Here’s what the latest real estate data means for homebuyers and sellers in our most recent installment of “How’s the Housing Market This Week?

The latest mortgage rate outlook

The U.S. Federal Reserve has not lowered interest rates for six consecutive months, despite earlier talk of three rate cuts in 2024. (While the Fed does not directly influence mortgage rates, the two numbers usually move in tandem.)

“In Wednesday’s meeting, the FOMC voted to hold rates steady and Chair Powell emphasized, once again, that future rate decisions will be dependent on incoming inflation and employment data,” explains senior economic research analyst Hannah Jones. “Recent data reflects a surprisingly resilient economy, which means rate cuts expectations have pushed out further into the back half of the year.”

Yet that does not mean all hope is lost for buyers and sellers looking to make real estate moves this year.

“The cooler labor market data in May signaled that mortgage rate relief could be on the horizon,” says Xu. “The inflation is still far from the 2% target, but persistent inflation improvements and subsequent mortgage rate drops could pave the way for an unseasonably active summer and fall.”

Home prices are falling

There’s good news for homebuyers this week as well, with home prices slipping by 0.2% for the week ending May 4 compared to the same week last year. (The median-priced home cost $430,000 in April.)

“Smaller, more affordable listings are taking the pressure off of the overall median price, which is good news for shoppers looking for these types of homes,” says Xu.

Buyers looking for a bargain should head South, where sellers are listing these budget-friendly homes (often condos, semiattached homes or townhouse) priced between $200,000 and $350,000. 

New listings are dwindling

While fresh listings were up by 3.6% for the week ending May 4 compared to the year prior, this growth is slowing considerably under the weight of high mortgage rates. 

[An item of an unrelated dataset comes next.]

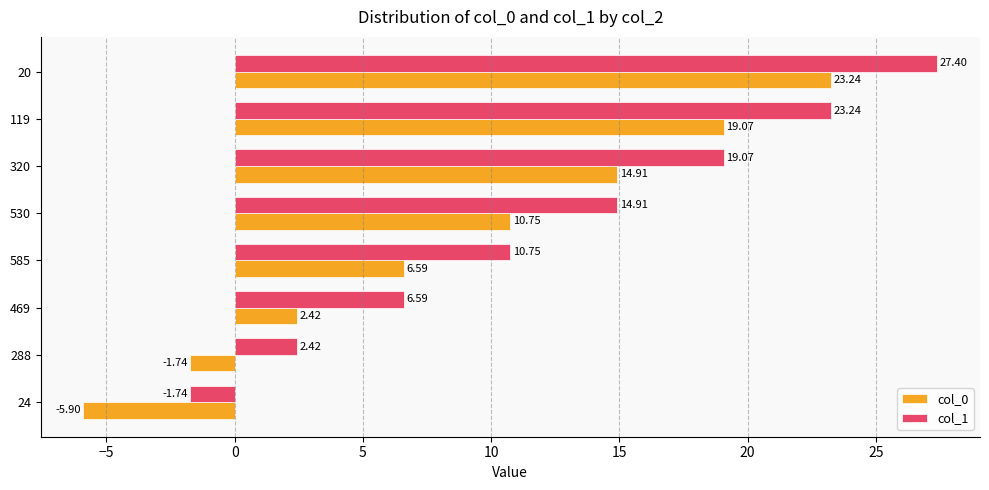

Which series has the largest total across all categories?

col_1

“Although the number of new listings kept rising, the rate of increase slowed considerably compared to the double-digit surges seen in recent weeks,” says Xu. “As mortgage rates breach 7% once more, numerous home sellers may be inclined to postpone their selling endeavors.”

If mortgage rates continue to rise, that may “continue to suppress listing activities,” says Xu.

While homebuyers might not have a ton of fresh listings to peruse, the number of homes for sale overall—both new listings and old—grew by 35.1% for the week ending May 4 compared to the year prior.

“For the 26th straight week, there were more homes listed for sale versus the prior year, giving homebuyers more options,” says Xu.

Homes are still selling fast

Despite sticky mortgage rates, buyers are still out there making offers. The typical property spent one fewer day on the market for the week ending May 4 compared to the same period last year. (The typical home spent 47 days on the market in April.)

“While the surge in mortgage rates might postpone certain buyers’ decisions, it could also intensify competition as some homebuyers rush to lock in favorable rates before they rise further,” says Xu.

Savvy home shoppers may also take advantage of high mortgage rates to offer less on a home—and sellers are listening. 

“With higher mortgage rates resulting in increased buying expenses, a recent survey from found that sellers showed greater willingness to negotiate, potentially expediting the selling process,” says Xu.